Top of Data in this exercise

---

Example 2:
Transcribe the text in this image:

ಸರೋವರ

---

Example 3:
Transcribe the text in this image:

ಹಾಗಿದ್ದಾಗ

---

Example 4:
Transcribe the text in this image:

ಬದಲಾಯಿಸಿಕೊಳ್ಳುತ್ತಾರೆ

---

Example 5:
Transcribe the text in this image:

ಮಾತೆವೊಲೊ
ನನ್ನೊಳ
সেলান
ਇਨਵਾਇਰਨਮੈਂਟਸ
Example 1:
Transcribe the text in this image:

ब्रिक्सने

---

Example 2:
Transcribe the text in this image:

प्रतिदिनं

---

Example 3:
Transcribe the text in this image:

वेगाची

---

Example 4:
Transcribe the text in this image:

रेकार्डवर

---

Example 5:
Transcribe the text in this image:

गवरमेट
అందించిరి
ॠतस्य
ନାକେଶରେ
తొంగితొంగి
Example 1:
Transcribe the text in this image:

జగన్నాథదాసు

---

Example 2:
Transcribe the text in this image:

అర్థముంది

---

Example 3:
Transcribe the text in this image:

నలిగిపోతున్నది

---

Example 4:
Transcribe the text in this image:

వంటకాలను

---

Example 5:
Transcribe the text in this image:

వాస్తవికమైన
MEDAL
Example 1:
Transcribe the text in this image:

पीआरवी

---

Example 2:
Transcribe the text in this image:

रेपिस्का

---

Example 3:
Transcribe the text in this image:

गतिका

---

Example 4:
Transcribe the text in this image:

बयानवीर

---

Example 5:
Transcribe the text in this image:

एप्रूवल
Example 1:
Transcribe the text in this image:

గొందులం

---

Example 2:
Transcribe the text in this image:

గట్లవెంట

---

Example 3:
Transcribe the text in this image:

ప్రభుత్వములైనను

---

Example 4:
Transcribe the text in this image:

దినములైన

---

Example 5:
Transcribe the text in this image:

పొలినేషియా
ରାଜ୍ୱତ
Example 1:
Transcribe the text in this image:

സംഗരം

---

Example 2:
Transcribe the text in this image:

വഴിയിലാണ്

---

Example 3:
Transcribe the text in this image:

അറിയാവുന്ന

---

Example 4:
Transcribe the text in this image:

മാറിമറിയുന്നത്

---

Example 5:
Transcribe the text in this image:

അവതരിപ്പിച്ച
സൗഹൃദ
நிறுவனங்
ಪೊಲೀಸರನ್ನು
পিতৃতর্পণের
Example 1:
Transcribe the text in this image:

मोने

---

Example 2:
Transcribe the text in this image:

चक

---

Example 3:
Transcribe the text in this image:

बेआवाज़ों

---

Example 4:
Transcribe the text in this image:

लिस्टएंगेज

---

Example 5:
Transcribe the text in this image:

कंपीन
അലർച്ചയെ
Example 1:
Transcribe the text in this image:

Bottom of Data in this exercise

» **Aim of the exercise**: Return every entry exactly; no line may be missing.

» **Your solution**:
---

Example 2:
Transcribe the text in this image:

ಸರೋವರ

---

Example 3:
Transcribe the text in this image:

ಹಾಗಿದ್ದಾಗ

---

Example 4:
Transcribe the text in this image:

ಬದಲಾಯಿಸಿಕೊಳ್ಳುತ್ತಾರೆ

---

Example 5:
Transcribe the text in this image:

ಮಾತೆವೊಲೊ
ನನ್ನೊಳ
সেলান
ਇਨਵਾਇਰਨਮੈਂਟਸ
Example 1:
Transcribe the text in this image:

ब्रिक्सने

---

Example 2:
Transcribe the text in this image:

प्रतिदिनं

---

Example 3:
Transcribe the text in this image:

वेगाची

---

Example 4:
Transcribe the text in this image:

रेकार्डवर

---

Example 5:
Transcribe the text in this image:

गवरमेट
అందించిరి
ॠतस्य
ନାକେଶରେ
తొంగితొంగి
Example 1:
Transcribe the text in this image:

జగన్నాథదాసు

---

Example 2:
Transcribe the text in this image:

అర్థముంది

---

Example 3:
Transcribe the text in this image:

నలిగిపోతున్నది

---

Example 4:
Transcribe the text in this image:

వంటకాలను

---

Example 5:
Transcribe the text in this image:

వాస్తవికమైన
MEDAL
Example 1:
Transcribe the text in this image:

पीआरवी

---

Example 2:
Transcribe the text in this image:

रेपिस्का

---

Example 3:
Transcribe the text in this image:

गतिका

---

Example 4:
Transcribe the text in this image:

बयानवीर

---

Example 5:
Transcribe the text in this image:

एप्रूवल
Example 1:
Transcribe the text in this image:

గొందులం

---

Example 2:
Transcribe the text in this image:

గట్లవెంట

---

Example 3:
Transcribe the text in this image:

ప్రభుత్వములైనను

---

Example 4:
Transcribe the text in this image:

దినములైన

---

Example 5:
Transcribe the text in this image:

పొలినేషియా
ରାଜ୍ୱତ
Example 1:
Transcribe the text in this image:

സംഗരം

---

Example 2:
Transcribe the text in this image:

വഴിയിലാണ്

---

Example 3:
Transcribe the text in this image:

അറിയാവുന്ന

---

Example 4:
Transcribe the text in this image:

മാറിമറിയുന്നത്

---

Example 5:
Transcribe the text in this image:

അവതരിപ്പിച്ച
സൗഹൃദ
நிறுவனங்
ಪೊಲೀಸರನ್ನು
পিতৃতর্পণের
Example 1:
Transcribe the text in this image:

मोने

---

Example 2:
Transcribe the text in this image:

चक

---

Example 3:
Transcribe the text in this image:

बेआवाज़ों

---

Example 4:
Transcribe the text in this image:

लिस्टएंगेज

---

Example 5:
Transcribe the text in this image:

कंपीन
അലർച്ചയെ
Example 1:
Transcribe the text in this image:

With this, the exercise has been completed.